Washington Department of Revenue spokesman Mike Gowrylow said the state “is in a wait-and-see mode” on the issue. He noted that other courts, including one in Nevada, ruled in favor of Fannie and Freddie.
Fannie Mae spokeswoman Keosha Burns said Thursday that she could not comment on pending litigation. Representatives of Freddie Mac could not be reached for comment. A spokeswoman from the Federal Housing Finance Agency, which also is named in Spokane’s lawsuit, declined to comment. The FHFA is an agency created in 2008 to oversee Freddie and Fannie.

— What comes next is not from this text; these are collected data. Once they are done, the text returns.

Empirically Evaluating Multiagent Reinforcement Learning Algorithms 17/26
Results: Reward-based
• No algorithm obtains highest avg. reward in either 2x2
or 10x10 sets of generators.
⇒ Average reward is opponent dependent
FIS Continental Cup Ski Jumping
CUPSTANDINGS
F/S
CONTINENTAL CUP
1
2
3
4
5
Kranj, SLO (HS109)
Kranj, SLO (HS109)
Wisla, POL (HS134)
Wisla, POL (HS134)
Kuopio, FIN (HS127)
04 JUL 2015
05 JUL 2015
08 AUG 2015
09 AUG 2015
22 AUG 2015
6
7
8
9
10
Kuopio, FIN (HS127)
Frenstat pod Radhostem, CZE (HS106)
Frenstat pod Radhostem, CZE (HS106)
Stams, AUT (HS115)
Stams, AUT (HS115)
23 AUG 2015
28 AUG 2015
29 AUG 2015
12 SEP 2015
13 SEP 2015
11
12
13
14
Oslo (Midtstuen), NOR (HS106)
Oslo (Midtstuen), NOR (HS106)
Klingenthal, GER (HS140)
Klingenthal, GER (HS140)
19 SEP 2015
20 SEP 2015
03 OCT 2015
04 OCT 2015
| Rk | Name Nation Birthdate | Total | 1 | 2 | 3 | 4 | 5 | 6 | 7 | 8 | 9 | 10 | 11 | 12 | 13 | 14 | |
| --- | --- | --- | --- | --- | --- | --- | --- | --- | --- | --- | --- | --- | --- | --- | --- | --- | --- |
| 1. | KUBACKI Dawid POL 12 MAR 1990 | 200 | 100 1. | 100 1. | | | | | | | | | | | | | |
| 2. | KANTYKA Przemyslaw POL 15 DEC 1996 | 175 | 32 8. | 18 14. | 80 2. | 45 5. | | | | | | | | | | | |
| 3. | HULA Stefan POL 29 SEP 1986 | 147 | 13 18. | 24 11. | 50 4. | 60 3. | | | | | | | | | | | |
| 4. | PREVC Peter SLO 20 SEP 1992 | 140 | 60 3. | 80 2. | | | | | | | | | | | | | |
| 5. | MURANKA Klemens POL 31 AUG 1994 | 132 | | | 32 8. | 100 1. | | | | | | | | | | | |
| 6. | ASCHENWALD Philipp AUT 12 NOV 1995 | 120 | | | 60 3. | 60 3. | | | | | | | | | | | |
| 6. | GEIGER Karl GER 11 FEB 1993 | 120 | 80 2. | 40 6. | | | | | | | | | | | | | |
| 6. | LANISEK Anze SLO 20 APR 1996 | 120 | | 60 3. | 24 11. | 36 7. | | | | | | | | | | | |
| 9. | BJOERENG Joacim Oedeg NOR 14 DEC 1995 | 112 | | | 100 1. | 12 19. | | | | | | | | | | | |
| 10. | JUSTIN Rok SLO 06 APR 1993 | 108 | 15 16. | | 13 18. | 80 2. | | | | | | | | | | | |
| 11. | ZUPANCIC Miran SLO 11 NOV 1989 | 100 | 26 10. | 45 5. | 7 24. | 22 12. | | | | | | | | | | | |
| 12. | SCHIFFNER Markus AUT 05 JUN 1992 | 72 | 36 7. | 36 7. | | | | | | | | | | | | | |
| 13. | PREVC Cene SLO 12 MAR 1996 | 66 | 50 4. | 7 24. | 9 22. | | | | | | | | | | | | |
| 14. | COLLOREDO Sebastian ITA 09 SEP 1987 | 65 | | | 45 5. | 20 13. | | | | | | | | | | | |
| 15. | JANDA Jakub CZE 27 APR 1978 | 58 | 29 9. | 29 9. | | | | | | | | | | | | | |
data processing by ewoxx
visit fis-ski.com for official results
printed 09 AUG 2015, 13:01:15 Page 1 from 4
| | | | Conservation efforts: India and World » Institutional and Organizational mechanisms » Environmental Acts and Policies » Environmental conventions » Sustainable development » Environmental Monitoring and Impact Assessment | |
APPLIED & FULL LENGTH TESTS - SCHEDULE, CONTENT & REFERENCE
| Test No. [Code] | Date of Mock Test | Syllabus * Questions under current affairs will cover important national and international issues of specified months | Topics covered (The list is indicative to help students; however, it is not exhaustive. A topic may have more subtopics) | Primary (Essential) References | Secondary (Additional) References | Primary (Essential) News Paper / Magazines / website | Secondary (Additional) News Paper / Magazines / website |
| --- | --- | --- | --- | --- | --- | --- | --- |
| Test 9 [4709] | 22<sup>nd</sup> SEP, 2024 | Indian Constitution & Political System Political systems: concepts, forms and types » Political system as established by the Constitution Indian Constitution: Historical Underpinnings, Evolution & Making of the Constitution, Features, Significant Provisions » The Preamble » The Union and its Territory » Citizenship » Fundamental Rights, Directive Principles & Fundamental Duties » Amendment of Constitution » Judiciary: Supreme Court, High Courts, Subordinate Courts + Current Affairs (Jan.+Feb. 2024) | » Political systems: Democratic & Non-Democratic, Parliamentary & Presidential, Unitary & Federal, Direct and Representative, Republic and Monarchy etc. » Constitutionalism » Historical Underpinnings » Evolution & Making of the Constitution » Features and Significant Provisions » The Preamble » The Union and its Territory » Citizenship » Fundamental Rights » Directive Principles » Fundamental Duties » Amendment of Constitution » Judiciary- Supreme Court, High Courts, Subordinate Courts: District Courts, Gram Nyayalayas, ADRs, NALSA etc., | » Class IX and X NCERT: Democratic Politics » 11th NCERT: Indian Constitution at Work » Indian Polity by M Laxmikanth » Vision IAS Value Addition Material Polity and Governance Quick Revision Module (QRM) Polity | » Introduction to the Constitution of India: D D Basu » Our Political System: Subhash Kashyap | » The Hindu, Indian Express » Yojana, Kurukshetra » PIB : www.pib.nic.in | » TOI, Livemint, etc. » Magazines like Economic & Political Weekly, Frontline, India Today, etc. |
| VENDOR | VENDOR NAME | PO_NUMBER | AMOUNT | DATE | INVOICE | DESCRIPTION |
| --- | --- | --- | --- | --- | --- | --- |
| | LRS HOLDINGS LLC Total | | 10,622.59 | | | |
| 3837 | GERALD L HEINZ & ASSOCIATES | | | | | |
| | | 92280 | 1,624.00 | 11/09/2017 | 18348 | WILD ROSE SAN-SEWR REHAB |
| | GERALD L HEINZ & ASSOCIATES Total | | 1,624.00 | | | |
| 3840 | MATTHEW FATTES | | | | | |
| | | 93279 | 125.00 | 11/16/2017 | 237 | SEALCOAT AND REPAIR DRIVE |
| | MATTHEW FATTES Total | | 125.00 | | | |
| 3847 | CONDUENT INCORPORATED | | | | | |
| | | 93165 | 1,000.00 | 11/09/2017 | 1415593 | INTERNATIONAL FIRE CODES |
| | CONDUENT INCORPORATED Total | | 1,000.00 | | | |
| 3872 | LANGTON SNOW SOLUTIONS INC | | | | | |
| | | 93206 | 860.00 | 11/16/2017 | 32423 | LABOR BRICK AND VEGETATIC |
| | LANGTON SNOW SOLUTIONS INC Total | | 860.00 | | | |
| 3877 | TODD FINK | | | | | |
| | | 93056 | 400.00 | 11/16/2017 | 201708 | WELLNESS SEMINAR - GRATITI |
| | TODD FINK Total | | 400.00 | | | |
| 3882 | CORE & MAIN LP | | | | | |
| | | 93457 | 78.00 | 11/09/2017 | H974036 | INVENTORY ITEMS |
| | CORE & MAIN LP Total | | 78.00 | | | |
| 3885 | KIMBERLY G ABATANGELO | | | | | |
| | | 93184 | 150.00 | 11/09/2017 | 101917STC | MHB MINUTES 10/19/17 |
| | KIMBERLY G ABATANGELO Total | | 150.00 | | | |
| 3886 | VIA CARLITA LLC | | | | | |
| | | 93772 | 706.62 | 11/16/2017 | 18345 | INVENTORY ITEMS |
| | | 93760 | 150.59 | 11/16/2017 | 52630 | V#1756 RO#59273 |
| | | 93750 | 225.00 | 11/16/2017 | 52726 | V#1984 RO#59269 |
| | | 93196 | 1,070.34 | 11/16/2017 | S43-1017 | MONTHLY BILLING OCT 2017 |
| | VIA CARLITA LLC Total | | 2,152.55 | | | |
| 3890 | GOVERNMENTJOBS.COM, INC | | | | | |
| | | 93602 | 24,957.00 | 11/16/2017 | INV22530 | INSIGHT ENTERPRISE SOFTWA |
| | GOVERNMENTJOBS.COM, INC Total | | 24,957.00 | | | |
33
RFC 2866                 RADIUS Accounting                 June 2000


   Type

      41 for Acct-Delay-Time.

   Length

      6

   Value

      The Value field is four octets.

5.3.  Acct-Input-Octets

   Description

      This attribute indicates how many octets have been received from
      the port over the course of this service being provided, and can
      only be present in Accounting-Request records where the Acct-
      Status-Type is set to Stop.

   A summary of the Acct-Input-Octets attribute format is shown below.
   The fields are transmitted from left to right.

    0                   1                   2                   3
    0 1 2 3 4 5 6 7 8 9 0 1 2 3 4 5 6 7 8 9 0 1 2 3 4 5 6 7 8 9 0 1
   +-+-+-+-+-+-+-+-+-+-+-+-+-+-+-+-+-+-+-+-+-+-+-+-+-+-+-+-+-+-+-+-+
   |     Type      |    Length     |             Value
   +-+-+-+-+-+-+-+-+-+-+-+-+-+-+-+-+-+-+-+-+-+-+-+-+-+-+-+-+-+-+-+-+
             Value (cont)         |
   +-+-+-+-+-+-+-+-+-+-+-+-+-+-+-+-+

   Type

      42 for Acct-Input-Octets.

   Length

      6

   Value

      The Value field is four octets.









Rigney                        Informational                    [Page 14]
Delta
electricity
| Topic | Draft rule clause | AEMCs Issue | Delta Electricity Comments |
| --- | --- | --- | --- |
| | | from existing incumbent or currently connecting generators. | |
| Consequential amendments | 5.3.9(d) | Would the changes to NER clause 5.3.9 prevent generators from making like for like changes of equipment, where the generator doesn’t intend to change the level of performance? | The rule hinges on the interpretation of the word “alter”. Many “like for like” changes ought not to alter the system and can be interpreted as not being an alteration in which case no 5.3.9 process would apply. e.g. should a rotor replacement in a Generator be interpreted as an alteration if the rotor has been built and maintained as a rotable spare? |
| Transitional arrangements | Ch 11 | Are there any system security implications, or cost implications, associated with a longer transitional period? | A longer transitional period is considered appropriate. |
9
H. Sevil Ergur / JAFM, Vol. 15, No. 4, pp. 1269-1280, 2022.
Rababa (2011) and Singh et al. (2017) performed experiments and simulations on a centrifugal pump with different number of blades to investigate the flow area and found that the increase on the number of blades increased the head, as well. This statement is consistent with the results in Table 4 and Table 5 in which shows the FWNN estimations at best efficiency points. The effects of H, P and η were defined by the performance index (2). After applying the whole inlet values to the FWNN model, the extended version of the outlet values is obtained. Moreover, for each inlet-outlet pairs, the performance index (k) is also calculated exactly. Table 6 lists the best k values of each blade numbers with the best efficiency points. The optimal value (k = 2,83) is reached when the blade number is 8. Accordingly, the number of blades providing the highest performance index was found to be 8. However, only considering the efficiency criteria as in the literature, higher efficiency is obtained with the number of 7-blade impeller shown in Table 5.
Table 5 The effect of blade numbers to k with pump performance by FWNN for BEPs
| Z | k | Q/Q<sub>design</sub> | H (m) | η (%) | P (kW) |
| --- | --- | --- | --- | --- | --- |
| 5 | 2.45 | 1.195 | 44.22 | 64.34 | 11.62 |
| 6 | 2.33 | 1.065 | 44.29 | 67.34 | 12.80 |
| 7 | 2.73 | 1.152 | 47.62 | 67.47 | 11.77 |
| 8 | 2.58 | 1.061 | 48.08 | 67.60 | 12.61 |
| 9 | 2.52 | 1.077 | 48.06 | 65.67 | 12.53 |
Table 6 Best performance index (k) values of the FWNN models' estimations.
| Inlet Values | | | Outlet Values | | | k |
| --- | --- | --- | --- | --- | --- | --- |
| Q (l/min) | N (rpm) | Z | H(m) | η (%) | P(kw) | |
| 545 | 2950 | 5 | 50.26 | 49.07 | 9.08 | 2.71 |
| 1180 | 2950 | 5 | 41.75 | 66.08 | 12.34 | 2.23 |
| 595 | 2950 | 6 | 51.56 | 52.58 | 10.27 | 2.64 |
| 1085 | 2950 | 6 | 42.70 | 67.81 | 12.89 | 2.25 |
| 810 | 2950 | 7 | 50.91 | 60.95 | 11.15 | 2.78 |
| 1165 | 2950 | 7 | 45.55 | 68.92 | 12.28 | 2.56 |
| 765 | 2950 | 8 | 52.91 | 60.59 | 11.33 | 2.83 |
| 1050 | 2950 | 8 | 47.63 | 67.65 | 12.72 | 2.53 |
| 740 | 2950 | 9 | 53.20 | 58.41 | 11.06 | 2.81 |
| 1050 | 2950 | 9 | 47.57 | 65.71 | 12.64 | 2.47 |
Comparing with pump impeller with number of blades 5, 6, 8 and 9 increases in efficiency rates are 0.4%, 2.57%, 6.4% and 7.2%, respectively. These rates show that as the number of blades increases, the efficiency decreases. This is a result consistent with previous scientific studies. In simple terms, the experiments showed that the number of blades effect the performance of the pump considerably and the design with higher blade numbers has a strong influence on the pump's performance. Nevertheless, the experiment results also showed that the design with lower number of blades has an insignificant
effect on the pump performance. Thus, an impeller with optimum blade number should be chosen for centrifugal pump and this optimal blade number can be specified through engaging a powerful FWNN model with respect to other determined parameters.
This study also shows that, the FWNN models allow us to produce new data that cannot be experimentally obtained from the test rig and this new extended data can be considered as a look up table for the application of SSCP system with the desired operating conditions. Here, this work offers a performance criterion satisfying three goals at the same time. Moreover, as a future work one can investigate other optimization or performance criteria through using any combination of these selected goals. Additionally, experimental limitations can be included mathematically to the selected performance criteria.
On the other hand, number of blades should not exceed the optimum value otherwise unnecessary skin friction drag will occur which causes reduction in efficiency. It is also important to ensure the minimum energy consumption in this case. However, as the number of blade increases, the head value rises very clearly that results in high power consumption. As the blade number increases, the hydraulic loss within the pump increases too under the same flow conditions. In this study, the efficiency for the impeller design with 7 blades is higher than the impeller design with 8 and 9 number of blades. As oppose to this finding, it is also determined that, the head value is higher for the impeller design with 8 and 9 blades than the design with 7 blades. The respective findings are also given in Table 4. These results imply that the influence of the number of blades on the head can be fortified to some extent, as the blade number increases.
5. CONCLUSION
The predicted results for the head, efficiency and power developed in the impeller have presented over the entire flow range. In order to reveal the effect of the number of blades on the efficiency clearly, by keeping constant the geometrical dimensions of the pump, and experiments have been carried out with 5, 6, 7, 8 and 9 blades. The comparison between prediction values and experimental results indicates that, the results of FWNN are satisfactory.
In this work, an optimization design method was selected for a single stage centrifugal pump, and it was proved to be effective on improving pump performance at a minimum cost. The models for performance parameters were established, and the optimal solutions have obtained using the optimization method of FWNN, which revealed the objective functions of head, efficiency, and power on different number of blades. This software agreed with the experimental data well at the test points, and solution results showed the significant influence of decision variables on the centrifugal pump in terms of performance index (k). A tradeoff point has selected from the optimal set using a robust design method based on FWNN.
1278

Freddie Mac — the Federal Home Loan Mortgage Corp. — and Fannie Mae — the Federal National Mortgage Association — buy mortgages from banks and other financial institutions. When homes are foreclosed on, the corporations often sell the properties. Fannie Mae, for instance, had about 50 homes in Spokane County listed Thursday on its website that advertises foreclosed properties for sale.
Spokane City Councilman Steve Salvatori said he’s been concerned for months that the city’s real estate excise tax collections weren’t increasing even though the housing market was improving. He said the exemptions claimed by Freddie and Fannie may help explain why.
“This is a fairness issue,” Salvatori said. “I don’t believe Fannie or Freddie were ever exempt.”
In recent years the city has shifted other tax revenue and reserves to its street maintenance budget to cover the shortfall, as the city’s collections of real estate taxes plummeted in large part because of the recession.
Winston and Cashatt, the firm where Isserlis worked previous to her appointment as city attorney, is handling the case. Two other firms will work on the lawsuit. The city will not have to pay any money to the firms unless it wins, Isserlis said. If the court rules in the city’s favor, the city has agreed to pay the firms 33.3 percent of an award.